(Entries drawn from a collection)
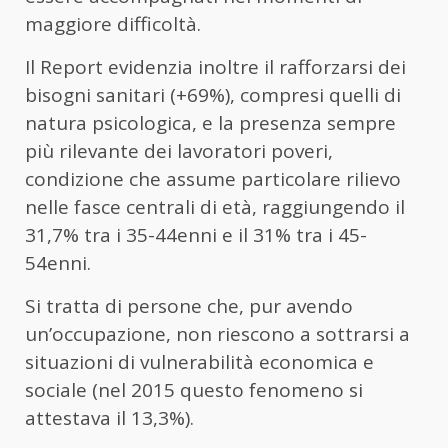
maggiore difficoltà.
Il Report evidenzia inoltre il rafforzarsi dei
bisogni sanitari (+69%), compresi quelli di
natura psicologica, e la presenza sempre
più rilevante dei lavoratori poveri,
condizione che assume particolare rilievo
nelle fasce centrali di età, raggiungendo il
31,7% tra i 35-44enni e il 31% tra i 45-
54enni.
Si tratta di persone che, pur avendo
un’occupazione, non riescono a sottrarsi a
situazioni di vulnerabilità economica e
sociale (nel 2015 questo fenomeno si
attestava il 13,3%).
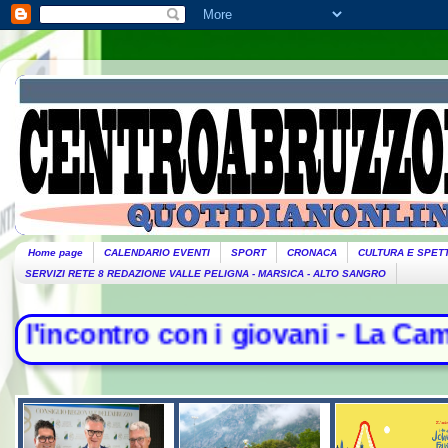
Home page
CALENDARIO EVENTI
SPORT
CRONACA
CULTURA E SPET
SERVIZI RETE 8 REDAZIONE VALLE PELIGNA - MARSICA - ALTO SANGRO
i giovani - La Camera nega l'acqui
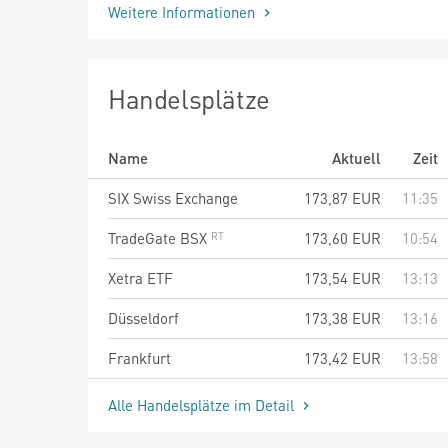
Weitere Informationen
Handelsplätze
Name
Aktuell
Zeit
SIX Swiss Exchange
173,87
EUR
11:35
TradeGate BSX
173,60
EUR
10:54
Xetra ETF
173,54
EUR
13:13
Düsseldorf
173,38
EUR
13:16
Frankfurt
173,42
EUR
13:58
Alle Handelsplätze im Detail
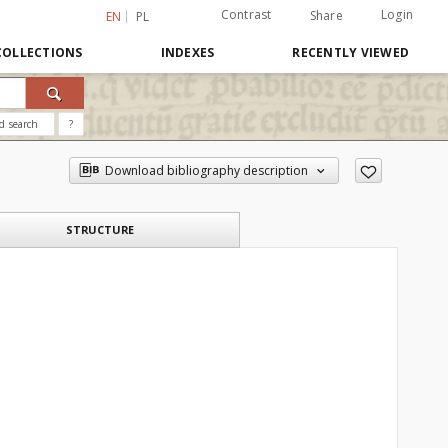
Contrast
Login
Share
EN
PL
COLLECTIONS
INDEXES
RECENTLY VIEWED
d search
?
Download bibliography description
STRUCTURE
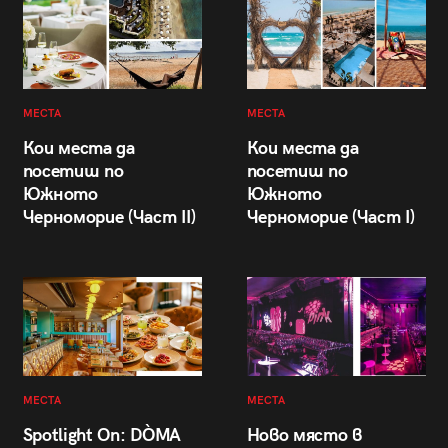
МЕСТА
МЕСТА
Кои места да
Кои места да
посетиш по
посетиш по
Южното
Южното
Черноморие (Част II)
Черноморие (Част I)
МЕСТА
МЕСТА
Spotlight On: DÒMA
Ново място в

What you have to do
Copy every line of the listing above word for word, leaving out the pictures.

Answer space
maggiore difficoltà.
Il Report evidenzia inoltre il rafforzarsi dei
bisogni sanitari (+69%), compresi quelli di
natura psicologica, e la presenza sempre
più rilevante dei lavoratori poveri,
condizione che assume particolare rilievo
nelle fasce centrali di età, raggiungendo il
31,7% tra i 35-44enni e il 31% tra i 45-
54enni.
Si tratta di persone che, pur avendo
un’occupazione, non riescono a sottrarsi a
situazioni di vulnerabilità economica e
sociale (nel 2015 questo fenomeno si
attestava il 13,3%).
Home page
CALENDARIO EVENTI
SPORT
CRONACA
CULTURA E SPET
SERVIZI RETE 8 REDAZIONE VALLE PELIGNA - MARSICA - ALTO SANGRO
i giovani - La Camera nega l'acqui
Weitere Informationen
Handelsplätze
Name
Aktuell
Zeit
SIX Swiss Exchange
173,87
EUR
11:35
TradeGate BSX
173,60
EUR
10:54
Xetra ETF
173,54
EUR
13:13
Düsseldorf
173,38
EUR
13:16
Frankfurt
173,42
EUR
13:58
Alle Handelsplätze im Detail
Contrast
Login
Share
EN
PL
COLLECTIONS
INDEXES
RECENTLY VIEWED
d search
?
Download bibliography description
STRUCTURE
МЕСТА
МЕСТА
Кои места да
Кои места да
посетиш по
посетиш по
Южното
Южното
Черноморие (Част II)
Черноморие (Част I)
МЕСТА
МЕСТА
Spotlight On: DÒMA
Ново място в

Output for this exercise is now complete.